▶ What to work on: The data below is to be written out exactly, with no pictures.

▶ Data excerpt:

☆ ☆ ☆

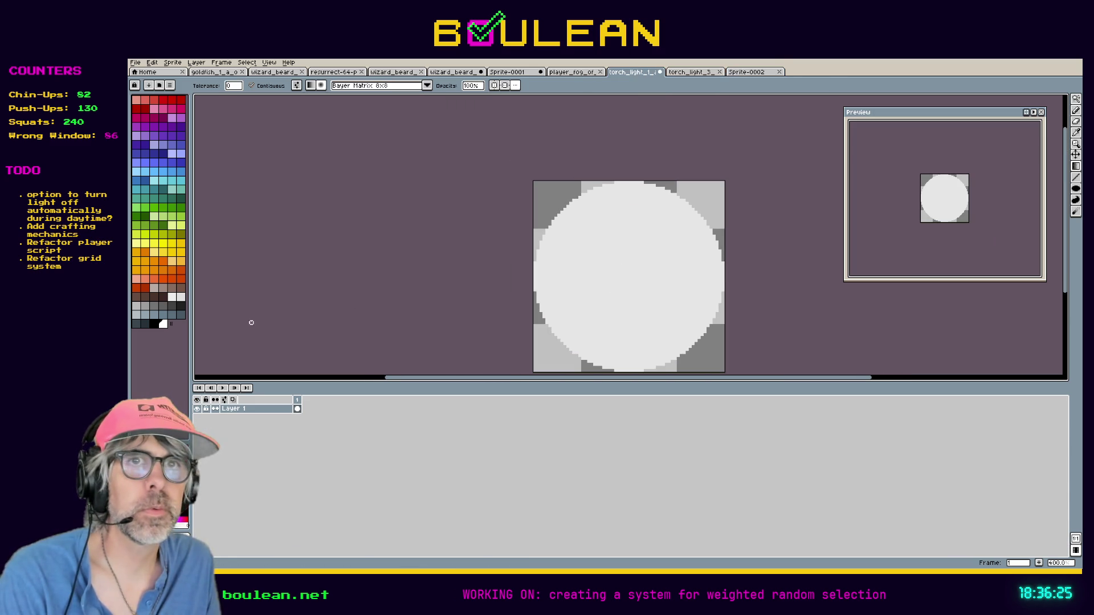
{"action": "left_click", "coordinate": [152, 324]}
{"action": "key", "text": "g"}
{"action": "left_click", "coordinate": [608, 275]}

☆ ☆ ☆

▶ Response to the exercise:
{"action": "left_click", "coordinate": [152, 324]}
{"action": "key", "text": "g"}
{"action": "left_click", "coordinate": [608, 275]}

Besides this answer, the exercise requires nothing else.